Годы, тропы, ружье | страница 63
– Гляжу, летят. Ушли, думаю. А тут из-за пригорка – дым, бах-бах! Один так сразу, а другой через меня… через голову.
Никто не спорит с ним, хотя все отлично видели, что дудак не мог пройти у него через голову.
– Бок в крови. Крылом машет часто… Третий тоже… нога повисла. Не иначе – задело. Там на стержне у Александровской грани спустился.
Прыгаем в телеги и едем разыскивать последнего дудака. Скоро Семен указывает нам на него.
Дудак поднялся, шагнул раза два, припадая на ногу, обеспокоенно глянул на нас и опять опустился в межник, заросший редкой полынькой.
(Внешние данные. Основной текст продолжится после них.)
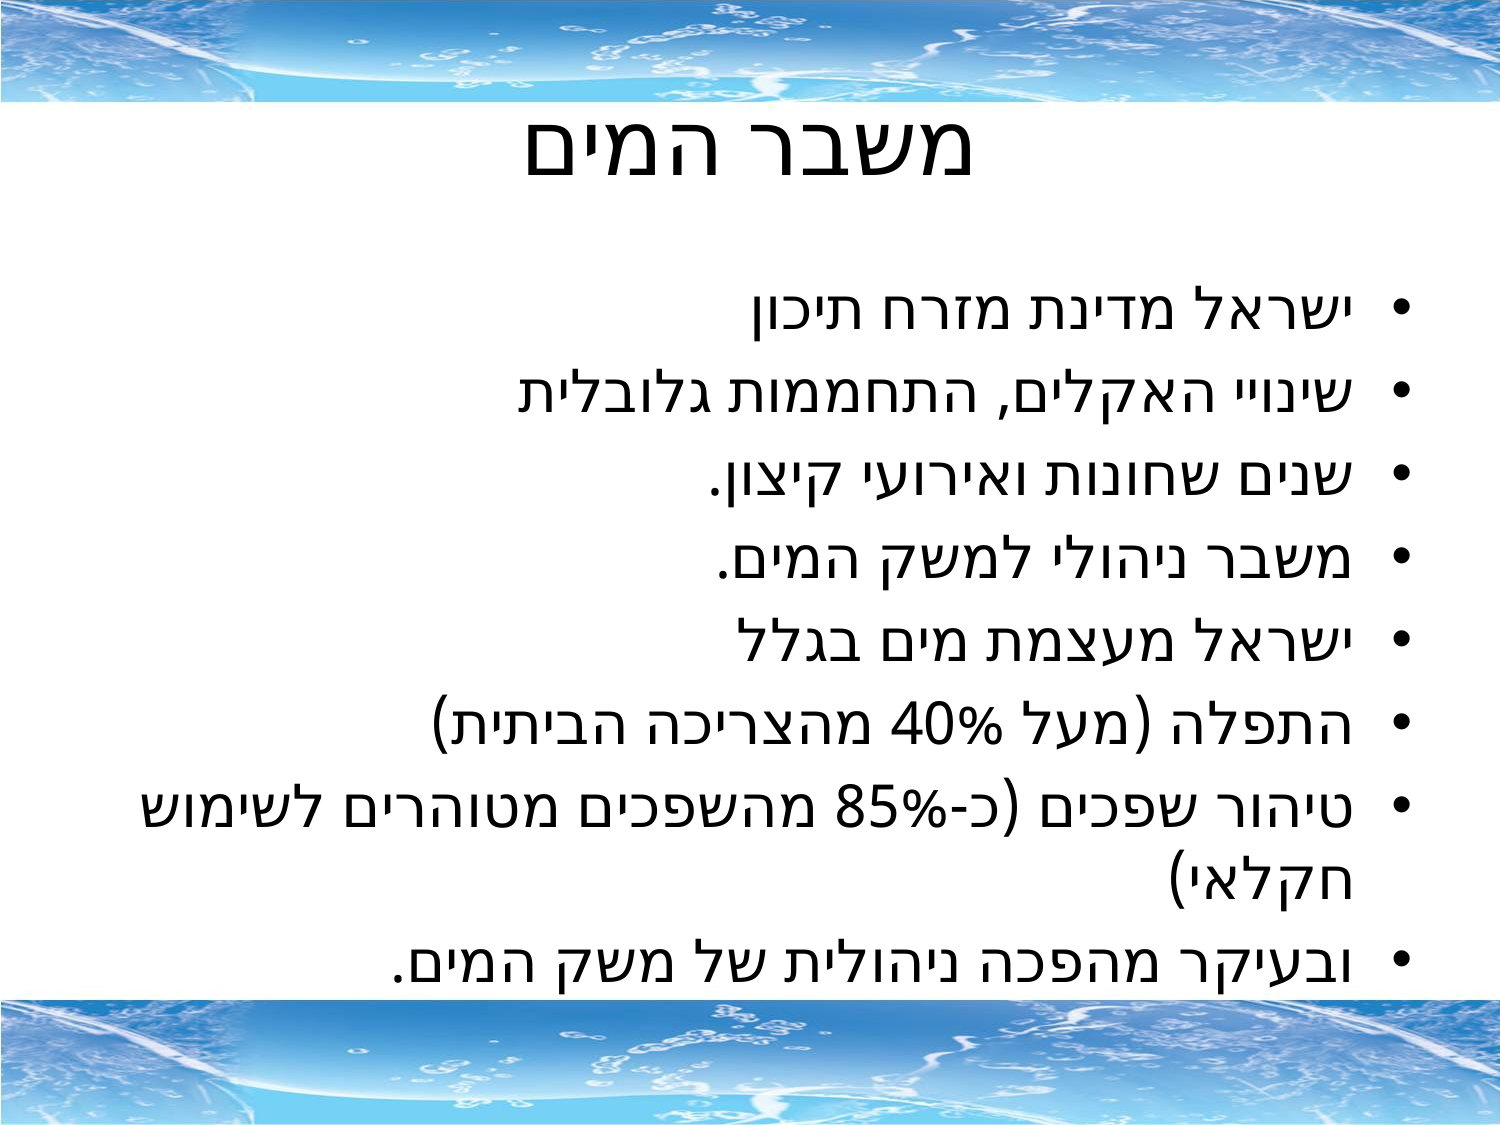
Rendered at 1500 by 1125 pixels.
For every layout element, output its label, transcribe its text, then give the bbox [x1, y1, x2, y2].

list ישראל מדינת מזרח תיכון שינויי האקלים, התחממות גלובלית שנים שחונות ואירועי קיצון. משבר ניהולי למשק המים. ישראל מעצמת מים בגלל התפלה (מעל 40% מהצריכה הביתית) טיהור שפכים (כ-85% מהשפכים מטוהרים לשימוש חקלאי) ובעיקר מהפכה ניהולית של משק המים. [75, 262, 1425, 1005]
picture [0, 0, 1500, 1125]
title משבר המים [75, 45, 1425, 233]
Тут уж беречься нечего. Раз дудак поднялся на глазах и снова залег, значит, рана его не пускает, тянет к земле. Опять объезжаем его с двух сторон, спешно ложимся в цепь, не выбирая прикрытия.
Я слежу, как Семен рысью подъезжает, соскакивает и идет к нему. В это время справа раздается неожиданный выстрел. Что такое? Дудак не летит. Семен уже рядом с ним. Вижу, как птица взмахивает крыльями и бьет ими по земле, ползет вперед и скрывается от меня в клубах дыма. Готов. Семен уже хватает его и что-то кричит нам, забыв о своей Пегашке. А лошадь сперва шагом, а потом рысью пошла по полю. Ее нагоняет Михаил. Но Пегашка схватывается и бежит сильнее. Таратайка прыгает по ухабам. Михаил бежит за ней. Видно, как из передка, рассаривая перья, валится в ковыль дудак.
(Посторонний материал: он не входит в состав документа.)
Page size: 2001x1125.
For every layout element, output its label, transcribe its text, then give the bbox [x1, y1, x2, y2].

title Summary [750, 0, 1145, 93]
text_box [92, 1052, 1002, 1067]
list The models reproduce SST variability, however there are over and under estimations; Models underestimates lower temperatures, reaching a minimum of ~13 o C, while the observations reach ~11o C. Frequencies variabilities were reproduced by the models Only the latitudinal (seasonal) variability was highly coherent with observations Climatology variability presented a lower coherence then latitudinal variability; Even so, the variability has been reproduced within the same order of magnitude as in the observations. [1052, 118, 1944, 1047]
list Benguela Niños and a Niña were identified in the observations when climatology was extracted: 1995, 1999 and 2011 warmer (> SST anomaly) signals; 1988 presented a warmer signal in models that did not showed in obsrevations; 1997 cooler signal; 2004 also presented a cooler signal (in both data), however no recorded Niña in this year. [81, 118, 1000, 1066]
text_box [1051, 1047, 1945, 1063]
Лошадь направляется в хутор. До хутора километра. два, не больше. Там лошадь остановят. Поэтому мы решаем сделать привал, сводить в хутор лошадей на пойло, а на закате поискать еще дудаков.
Я уже разнуздал Савраску. Спрашиваю, кто это выстрелил в первый раз. Оказывается, это Василий Павлович пальнул «в мышь». Так называется у нас нечаянный выстрел.
Не успел я взяться за супонь, как Борис, осматривавший в бинокль окрестности, с ироническим сожалением произнес:
– Дудаки.
Начинаем проверять его и действительно видим километрах в трех, на совершенно открытой степи, с десяток мирно пасущихся дудаков. Опять некогда отдыхать. Встречаем возвращающегося на Пегашке Михаила и снова в путь. Хохочем над прогулкой Михаила, который нещадно бранит кобылу, отирая пот с раскрасневшегося лица. Лошадь равнодушна к его ругани.
Солнце уже опускается на запад. Гаснет степь, тускнеет серебро ковыля; длиннее от телег, лошадей и людей тени.
Ложиться на этот раз приходится очень далеко от дудаков. Вокруг них ни одной сурчины, все обнажено. Находим небольшой межник и распластываемся по нему. Большинство птиц спокойно пасутся по зеленеющим стержням, только два вожака, подняв головы, следят за нами. Но скоро и они двинулись и пошли, выискивая по земле зеленые листочки.